Extract provided:
....................
This is an intense book, despite its brevity, especially if you’re already thinking about existential issues. A Must Read for just about anyone who wants to become a better family or business leader or just get an incredible perspective on life after loss.
Hi, it’s Ahmed. And I am coming to you from the mountaintop right by Mary Jane Falls at Mount Charleston. When I started on this hike, I didn’t realize it would bring me to the top of Mount Charleston. But it has been an amazing journey and it has been an amazing hike. Not being a very physical person, this is specially challenging for me but this was also mind over matter type of thing for me. And I am accompanied up here with my beautiful wife and my good friend who’s at the camera and humoring me to record another book review of all things up here. So I had to think for a while to go okay. This is a very, very special moment. You know you’re at the top of the mountain. It means a lot of things, you know. A Muslim and the Prophet Muhammad received revelation from God at the top of a mountain. Moses spoke with God at the top of a mountain, got the 40 or the sorry, top 10 commandments, not 40, after 40 days and 40 nights. So mountains, there’s something really mythical and mystical about mountains and spirituality and just making it up the mountain is, to me, it’s a spiritual journey as well as a physical one. You know the beauty is just absolutely overwhelming. The majesty of these mountains here, they’re mind-boggling and to witness the waterfall after you get up, it’s just, you know, humbling. You feel so small next to these mighty and majestic mountains.
....................
Recorded data:

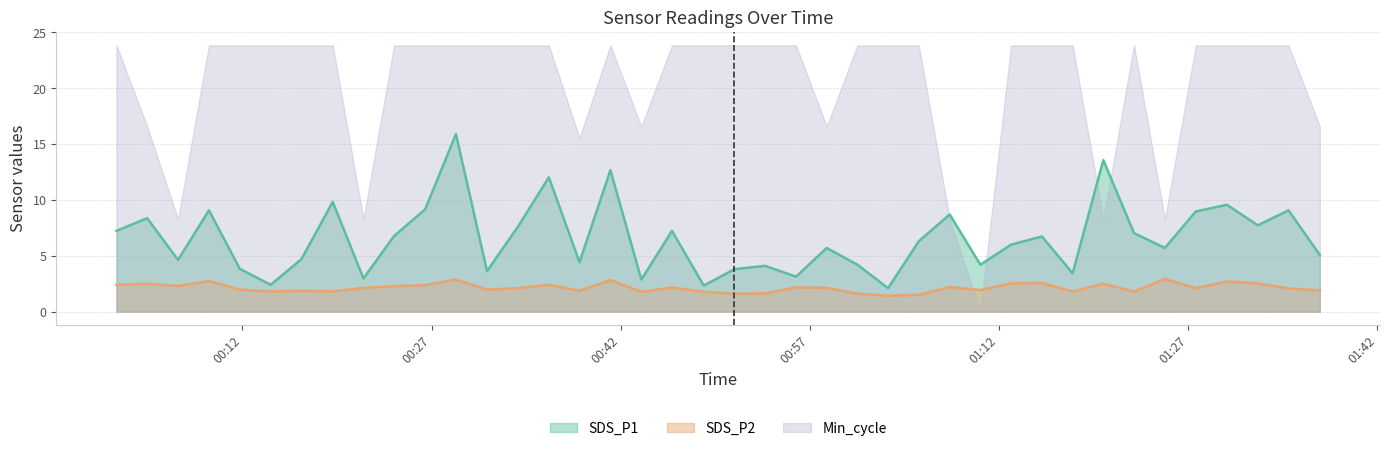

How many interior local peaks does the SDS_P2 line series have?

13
....................
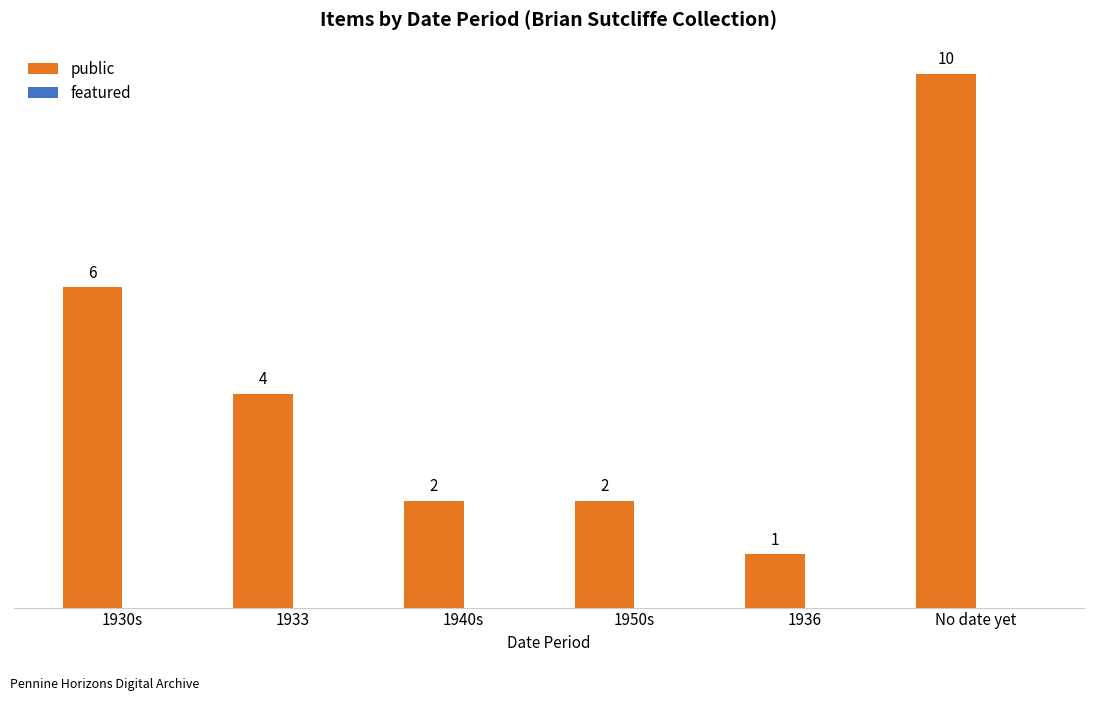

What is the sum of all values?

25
....................
Activity list:
(a) Answer these questions about the mountaintop book review:
(i) Near which falls is the speaker recording?
(ii) Who is with the speaker on the mountain?
(iii) After how many days and nights does the speaker say Moses got the commandments?
(b) Write out everything in the mountaintop book review from "This is an intense" down to "life after loss.".
(c) Continue the mountaintop book review from the point where it stops.

Answers for the tasks:
(a)
(i) Mary Jane Falls, at Mount Charleston.
(ii) The speaker's wife and a good friend, who is at the camera.
(iii) After 40 days and 40 nights.

(b)
This is an intense book, despite its brevity, especially if you’re already thinking about existential issues. A Must Read for just about anyone who wants to become a better family or business leader or just get an incredible perspective on life after loss.

(c)
So, I want to review a very special book. It’s not going to be a business book but it is one of those books that has helped me tremendously. It is Man’s Search for Meaning by Viktor Frankl. I love Viktor Frankl. The man is simply amazing. You wouldn’t believe it, he’s a very positive guy and he went through the holocaust. He lost family members and he just barely survived the holocaust. And he describes how dehumanizing it was to be in the concentration camps, to have everything taken away from you, to, I mean, you could, you start to question everything. I can’t even imagine, you know, as I was reading the book, I was trying to imagine. There are no words that I can speak to the horrors of what the holocaust was like. And he talks about the mixed feelings he has about the people who, you know, want to save themselves and they turn to the enemy, they, you know, side with the Nazis. So along with all the misery, there’s and death and too sheer evil. There is also, you know, distrust, you know. There were people that you couldn’t trust and really it, he describes how it breaks everything down, you have nothing, you know. I’m so incredibly blessed to even be able to come up here, to have the ability to come up here. There are fires in California right now, it’s smoky but here it’s absolutely beautiful. So it’s nothing to be taken for granted.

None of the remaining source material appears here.